The structure of Multihalle is called a grid shell. A grid shell is a "double curved surface formed from a lattice of timber laths bolted together at uniform spacing in two directions.”[1] There are two types of lattice shells systems: strained and unstrained. The difference between strained and unstrained shells is that the unstrained shells are made of pre-bent members. In the unstrained shell, curved members experience no strain during the erection process because they have been previously curved to the desired shape. This method was used for the Centre Pompidou in Metz. The Multihall shell structure however, consists of a strained lattice shell, comprised of a 2 double-layer wooden lath system, assembled flat in a square diagrid pattern (ill.11). The initially flat grid is held together by pinned joints (ill.12) that permit the laths to move parallel to one another (ill.13). This allows the grid one degree of movement when flat.

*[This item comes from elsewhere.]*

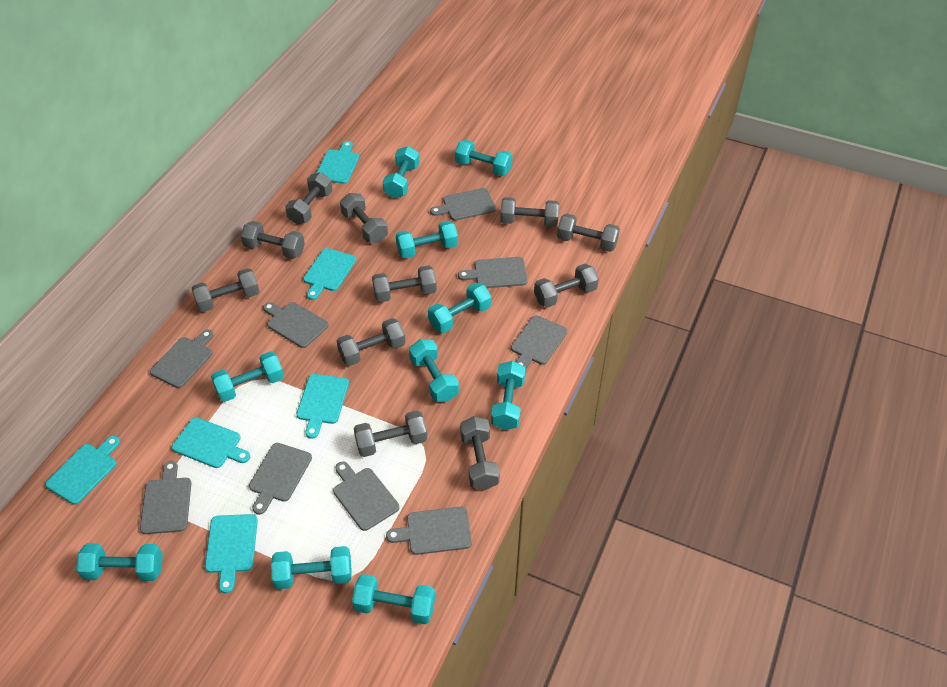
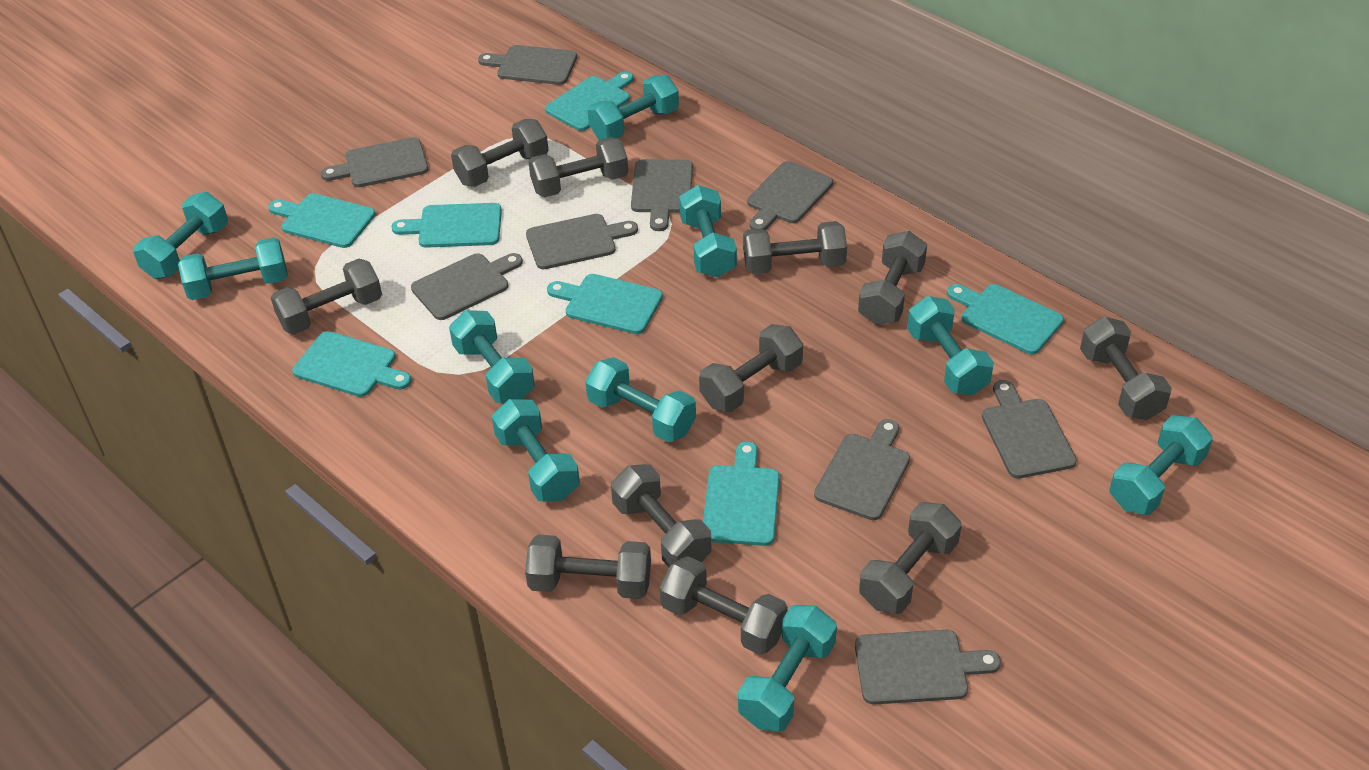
turquoise cutting board: 6 -> 7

However, once the structure is erected and the grid takes on the double-curved geometry of the shell, the forces will deform the square grids into parallelograms (ill.14). In this manner, the structural web can take on specific forms by changing key parameters in the assembly such as scissor-like deformation, adjustable pins, cambering and edge definition of the system. As a result of this double curved design, the members increase in strength and stiffness.[2]

Erecting the shell on site required that the entire flat system be lifted at a number of key points with the aid of cranes. Once the web was lifted at these points, the network of wood laths naturally took on the desired geometry due to the flexible bending behaviour of the continuous wood members and the deformation of the network (ill.14).

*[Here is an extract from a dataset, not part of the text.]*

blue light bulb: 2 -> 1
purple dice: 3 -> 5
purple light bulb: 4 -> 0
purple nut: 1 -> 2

The system's joint connections were then tightened to obtain shear-resistant connections that would maintain the desired shape of the structure (ill.15). Next, steel cable ties were added to provide diagonal stiffness to the shell (ill.16). The grid shell was then fastened to the substructure at specified support points, thereby stabilizing the complex roof

The critical difference between these two projects is that one was designed and geometrically defined by the designer and subsequently rationalized for construction, while the other was a result of an extensive form-finding process based on material behaviours, experimentation and structural behaviours. The Centre Pompidou is often referred to as a state-of-art, digitally designed wood construction project. It required six layers of glue-lam beams with cross section of 140 x 440 mm to achieve a 50m clear span. In addition, it was necessary that 50 percent of the glue-lam material be milled off during the CNC fabrication process in order to achieve the desired shape of each member. In contrast, the double layered grid of the Multihalle in Mannheim spans up to 60m and consists of members that only measure 50 x 50 mm in cross section. As a result, the “Multihalle” project emerged as a grid shell that was extremely cost-effective and material efficient. It also proved much easier to construct than many of today's contemporary lattice structures like the Centre Pompidou in Metz.

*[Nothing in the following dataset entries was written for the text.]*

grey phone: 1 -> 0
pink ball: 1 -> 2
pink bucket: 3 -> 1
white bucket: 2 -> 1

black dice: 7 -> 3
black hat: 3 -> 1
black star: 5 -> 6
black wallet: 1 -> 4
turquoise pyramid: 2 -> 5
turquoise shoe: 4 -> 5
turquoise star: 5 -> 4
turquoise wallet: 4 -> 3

The intention of this comparison is to demonstrate the differences which exist between these two design methodologies. One is the digital continuation of the long-standing hierarchical process in which form-giving takes precedence over rationalization. The other concerns a design process which undergoes constant transformations due to an integrated and informed approach that can anticipate the possibilities of materialization.

Frei Otto’s work with lightweight structures as well as the design methodologies employed in his projects serve as exemplary precedents in demonstrating the theory and design methodologies adopted in this research. Similar to Frei Otto's approach, this research will propose a lightweight structural system that seeks to incorporate an integrative approach to form-finding using the material properties and behaviours of wood. In order to fully understand the capabilities of this material, the following chapter explores the material science and characteristics of wood.

[1] Happold and Liddell, “Timber lattice roof for the Mannheim Budesgartenshau,” The Structural Engineer 53 (1975): 99-135.

[2] Burkhardt Berthold and Frei Otto. IL 13: Multihalle Mannheim (Stuttgart: Freunde und Förderer der Leichtbauforschung, 1978).